How to keep your home secure when you’re on holiday

Most burglaries happen when nobody’s home, so locking up is important for your peace of mind, particularly when you're going on holiday.

Property | home insurance

Your holidays beckon, you’ve been counting the days. All that remains is to pack – and to secure your house before leaving. Since most burglaries happen when nobody’s home, rigorously locking up is important for your peace of mind.

Although an insurance company will most likely compensate for a burglary where your home has been properly secured, it won’t stop you re-living a break-in. People whose homes have been burgled often feel uneasy in their homes long afterwards, so it makes sense to protect yours while you are away. Here’s what we recommend:

Mother and daughter looking out window


Make sure that your home insurance is up to date. You’d be surprised how often people forget to renew, only to find that when they need it, it isn’t there. Some insurance policies will be renewed automatically, but double-check yours just in case.

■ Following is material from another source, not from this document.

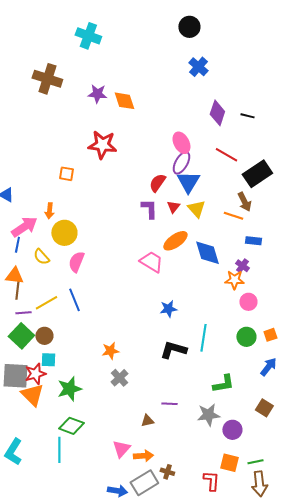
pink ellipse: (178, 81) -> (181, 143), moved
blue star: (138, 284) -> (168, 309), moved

Take preventative measures against opportunistic thieves

Does that smart TV need to be on full view from the road? What about your desktop PC or wireless gadgets such as iPads or games machines? Experienced burglars will search for jewellery in more than just your jewellery box – so hide it in sneaky spots. Since burglars just want to get in and out quickly, they won’t check everywhere. Don’t leave your curtains closed. While it might stop nosey parkers peeking in, it also screams ‘we’re away’. Let’s face it, who keeps their curtains closed all day? In a similar vein, don’t pack your car the night before a trip, as it is just another way of broadcasting to passers-by that you are hitting the road.

Make sure your garden tools are locked away. These can be used to break doors and smash windows, so denying opportunists the tools to get into your home is a job well done.


Make sure all doors and windows are securely locked. You’d be surprised how often people, when running late for a flight or ferry, leave easy openings for burglars.

Royal Mail has a scheme called KeepSafe where for £14 they will hold your mail for up to 17 days. This means a person passing your front door won’t see piles of letters mounting up, another sign that no one’s home. Remember to pause regular deliveries, such as milk and newspapers too.

Timer switches cost as little as £12. You can get the living room lights to switch on and off at a set time, as well as the TV or radio. For a few hundred pounds, you can use a Hive Wi-Fi switching system to give the impression that you’re snugly ensconced on the sofa. Amazon’s Alexa system can even be programmed to switch on the kettle or other devices.

If you like your bike and would like to see it again, lock it to a secure point in the garage with a heavy lock. You’ll find bike locks designed for home use – ones that are too chunky to be carried about – will challenge even the most determined burglar. A £50 investment on a £1,000 bike is money well spent.

Security systems range from basic to advanced. Have you considered Bluetooth locks for your doors? Around £250 will buy you a keyless entry system that can be unlocked with your smartphone or key fob. This allows you to give a friend access without messing with keys (or leaving them under a flower pot by the front door). Some of these systems can be connected to a CCTV or alarm system.

What sort of alarm system would you like? Name your price and there’s one for you, from a dummy alarm box to systems involving motion sensors that phone the police if there’s a break-in. These can be connected to the fire alarm or flood-monitoring systems, to ensure that other risks can be prevented.

Ask a neighbour to keep an eye on your home

For a few bottles of nice wine, he or she might even be willing to gather up your post and mow the lawn. See if they could park in your driveway once in a while. They might also check that your utilities are working, and that no pipes have burst.

Are you happy that nothing else can go wrong - as you sip your mimosa on the beach?

A power surge could start a fire. A frozen pipe could cause the house to flood. And let’s not even contemplate a gas leak. In fact, according to statistics you’re more likely to have a utility problem than a break-in. Some simple checks before you go can make these less likely. Leaving the central heating on low in winter can keep the home above freezing point. If you are using electronic wizardry to switch on TVs and lights, consider surge protection to prevent a power surge and potentially a fire. Surge protection plugs cost as little as £10. So, where were we? Ah yes, mimosa on the beach gazing at the turquoise sea, secure in the knowledge that your house is not burning down!

Don’t announce to the world that you’re about to jet off

While a trip to the Maldives or Africa is indeed exciting, your Facebook followers don’t need to know about it until you get home. You’d be surprised how easy it is for people to track your movements when you provide regular updates on social media. Besides, one of the pleasures of going away is to disconnect from your daily routine. Seriously consider a ‘digital diet’ while you’re away. Brag about your travels, by all means, once you’re home.

Tying it all together

If you spend time securing your home before heading off, you will be rewarded with peace of mind. These six points could well save you from a nasty surprise on your return, should someone or something violate your house. After all an ounce of prevention is worth a pound of cure. Bon voyage!